### [What is required]
Please give back each line below unchanged; none of the pictures should appear.
══ Records supplied
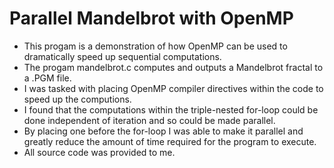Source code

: # Parallel Mandelbrot with OpenMP

- This progam is a demonstration of how OpenMP can be used to dramatically speed up sequential computations.
- The progam mandelbrot.c computes and outputs a Mandelbrot fractal to a .PGM file.
- I was tasked with placing OpenMP compiler directives within the code to speed up the computions.
- I found that the computations within the triple-nested for-loop could be done independent of iteration and so could be made parallel.
- By placing one before the for-loop I was able to make it parallel and greatly reduce the amount of time required for the program to execute.
- All source code was provided to me.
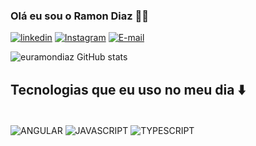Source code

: 
### Olá eu sou o Ramon Diaz 🥷🏿

[![linkedin](https://img.shields.io/badge/LinkedIn-0077B5?style=for-the-badge&logo=linkedin&logoColor=white)](https://www.linkedin.com/in/ram%C3%B3n-diaz-0758b123b/)
[![Instagram](https://img.shields.io/badge/Instagram-E4405F?style=for-the-badge&logo=instagram&logoColor=white)](https://www.instagram.com/eu.ramondiaz/)
[![E-mail](https://img.shields.io/badge/Gmail-D14836?style=for-the-badge&logo=gmail&logoColor=white)](mailto:ramondiaz.ads@gmail.com)


![euramondiaz GitHub stats](https://github-readme-stats.vercel.app/api?username=euramondiaz&show_icons=true&theme=tokyonight)

## Tecnologias que eu uso no meu dia ⬇️

<div style="display: inline_block"><br/>
    <img align="center" alt="ANGULAR" src="https://img.shields.io/badge/Angular-DD0031?style=for-the-badge&logo=angular&logoColor=white"/>
    <img align="center" alt="JAVASCRIPT" src="https://img.shields.io/badge/JavaScript-F7DF1E?style=for-the-badge&logo=javascript&logoColor=black"/>
    <img align="center" alt="TYPESCRIPT" src="https://img.shields.io/badge/TypeScript-007ACC?style=for-the-badge&logo=typescript&logoColor=white"/>
  
    
   
    
    
    
</div> <br/>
════
### [Answer space]
Source code

: # Parallel Mandelbrot with OpenMP

- This progam is a demonstration of how OpenMP can be used to dramatically speed up sequential computations.
- The progam mandelbrot.c computes and outputs a Mandelbrot fractal to a .PGM file.
- I was tasked with placing OpenMP compiler directives within the code to speed up the computions.
- I found that the computations within the triple-nested for-loop could be done independent of iteration and so could be made parallel.
- By placing one before the for-loop I was able to make it parallel and greatly reduce the amount of time required for the program to execute.
- All source code was provided to me.
Source code

: 
### Olá eu sou o Ramon Diaz 🥷🏿

[![linkedin](https://img.shields.io/badge/LinkedIn-0077B5?style=for-the-badge&logo=linkedin&logoColor=white)](https://www.linkedin.com/in/ram%C3%B3n-diaz-0758b123b/)
[![Instagram](https://img.shields.io/badge/Instagram-E4405F?style=for-the-badge&logo=instagram&logoColor=white)](https://www.instagram.com/eu.ramondiaz/)
[![E-mail](https://img.shields.io/badge/Gmail-D14836?style=for-the-badge&logo=gmail&logoColor=white)](mailto:ramondiaz.ads@gmail.com)


![euramondiaz GitHub stats](https://github-readme-stats.vercel.app/api?username=euramondiaz&show_icons=true&theme=tokyonight)

## Tecnologias que eu uso no meu dia ⬇️

<div style="display: inline_block"><br/>
    <img align="center" alt="ANGULAR" src="https://img.shields.io/badge/Angular-DD0031?style=for-the-badge&logo=angular&logoColor=white"/>
    <img align="center" alt="JAVASCRIPT" src="https://img.shields.io/badge/JavaScript-F7DF1E?style=for-the-badge&logo=javascript&logoColor=black"/>
    <img align="center" alt="TYPESCRIPT" src="https://img.shields.io/badge/TypeScript-007ACC?style=for-the-badge&logo=typescript&logoColor=white"/>
  
    
   
    
    
    
</div> <br/>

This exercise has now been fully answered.